4,4,615,0,87,1.985896,


In [25]:
class TestDataset(Dataset):
    def __init__(self, df):
        self.texts = df['svo_features'].fillna("").astype(str).tolist()
        self.numerical_features = df[["number_of_words", "svo_count", "head_modifier_count", "avg_dep_path"]].values
        self.ids = df["id"].values  # Store IDs for submission

    def __len__(self):
        return len(self.texts)

    def __getitem__(self, idx):
        text = self.texts[idx]
        num_features = torch.tensor(self.numerical_features[idx], dtype=torch.float32)
        sample_id = self.ids[idx]  # Extract ID

        if not isinstance(text, str) or text.strip() == "":
            text = "[UNK]"  # Replace empty text with BERT's unknown token

        encoding = tokenizer(
            text,
            return_tensors="pt",
            padding="max_length",
            truncation=True,
            max_length=220
        )

        input_ids = encoding["input_ids"].squeeze(0)
        attention_mask = encoding["attention_mask"].squeeze(0)
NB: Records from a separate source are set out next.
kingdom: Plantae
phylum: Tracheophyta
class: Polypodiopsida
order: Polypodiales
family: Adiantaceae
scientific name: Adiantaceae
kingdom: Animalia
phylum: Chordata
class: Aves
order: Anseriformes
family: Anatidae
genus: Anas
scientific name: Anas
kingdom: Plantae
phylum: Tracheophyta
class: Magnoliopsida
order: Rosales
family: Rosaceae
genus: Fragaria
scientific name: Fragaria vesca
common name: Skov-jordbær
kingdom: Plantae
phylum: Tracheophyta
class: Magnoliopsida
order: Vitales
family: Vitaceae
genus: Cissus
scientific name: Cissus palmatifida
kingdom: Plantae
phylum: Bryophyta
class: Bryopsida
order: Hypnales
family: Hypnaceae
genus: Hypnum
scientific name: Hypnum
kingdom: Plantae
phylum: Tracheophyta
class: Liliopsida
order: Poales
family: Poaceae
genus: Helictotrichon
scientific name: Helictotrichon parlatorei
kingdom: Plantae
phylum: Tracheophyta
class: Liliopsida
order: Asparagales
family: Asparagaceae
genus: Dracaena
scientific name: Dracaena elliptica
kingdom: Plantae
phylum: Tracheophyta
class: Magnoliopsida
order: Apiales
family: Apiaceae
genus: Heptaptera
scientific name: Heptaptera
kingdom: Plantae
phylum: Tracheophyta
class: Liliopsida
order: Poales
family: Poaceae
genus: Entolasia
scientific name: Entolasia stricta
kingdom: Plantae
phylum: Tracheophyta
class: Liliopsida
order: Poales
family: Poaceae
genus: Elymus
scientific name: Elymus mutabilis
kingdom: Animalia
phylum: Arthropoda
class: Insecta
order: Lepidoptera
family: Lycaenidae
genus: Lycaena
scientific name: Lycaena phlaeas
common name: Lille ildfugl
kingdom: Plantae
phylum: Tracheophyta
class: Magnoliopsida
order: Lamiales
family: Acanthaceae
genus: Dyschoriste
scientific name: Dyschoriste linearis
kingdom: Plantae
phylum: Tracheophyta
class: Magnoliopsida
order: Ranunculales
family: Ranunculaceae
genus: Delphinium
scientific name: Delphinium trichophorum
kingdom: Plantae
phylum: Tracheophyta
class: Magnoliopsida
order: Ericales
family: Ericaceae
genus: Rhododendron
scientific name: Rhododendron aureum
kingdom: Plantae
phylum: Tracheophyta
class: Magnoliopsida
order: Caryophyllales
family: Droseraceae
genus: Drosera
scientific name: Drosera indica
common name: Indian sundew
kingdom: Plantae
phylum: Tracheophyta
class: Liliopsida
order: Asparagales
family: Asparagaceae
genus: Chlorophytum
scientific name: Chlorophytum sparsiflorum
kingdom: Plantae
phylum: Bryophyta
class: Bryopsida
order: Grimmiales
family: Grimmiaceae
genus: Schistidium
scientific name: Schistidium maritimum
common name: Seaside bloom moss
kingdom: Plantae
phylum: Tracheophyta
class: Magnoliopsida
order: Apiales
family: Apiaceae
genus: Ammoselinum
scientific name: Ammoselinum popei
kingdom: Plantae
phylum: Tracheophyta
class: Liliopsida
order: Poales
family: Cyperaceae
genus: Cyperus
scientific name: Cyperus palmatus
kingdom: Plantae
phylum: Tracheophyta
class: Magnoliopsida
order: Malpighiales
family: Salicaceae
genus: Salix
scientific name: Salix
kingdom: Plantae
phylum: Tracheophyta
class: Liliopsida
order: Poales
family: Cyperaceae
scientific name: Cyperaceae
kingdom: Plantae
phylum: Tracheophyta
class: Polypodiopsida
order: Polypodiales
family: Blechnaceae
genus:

        return input_ids, attention_mask, num_features, sample_id

# Load test dataset
test_dataset = TestDataset(test_df) 
test_loader = DataLoader(test_dataset, batch_size=16, shuffle=False)


In [26]:
model.eval() 

predictions = []

with torch.no_grad():
    for input_ids, attention_mask, num_features, sample_ids in tqdm(test_loader, desc="Generating Predictions"):
        input_ids, attention_mask, num_features = (
            input_ids.to(device), 
            attention_mask.to(device), 
            num_features.to(device)
        )

        outputs = model(input_ids, attention_mask, num_features)
        preds = torch.argmax(outputs, dim=1).cpu().numpy()  # Convert logits to predicted class

        for sample_id, pred in zip(sample_ids, preds):
            predictions.append((sample_id.item(), pred))


Generating Predictions: 100%|██████████| 31/31 [00:03<00:00,  8.16it/s]


In [27]:
submission_df = pd.DataFrame(predictions, columns=["id", "class_id"])

submission_df = submission_df.sort_values(by="id")

submission_df.to_csv("submission.csv", index=False)

print("Submission file saved as `submission.csv`!")


Submission file saved as `submission.csv`!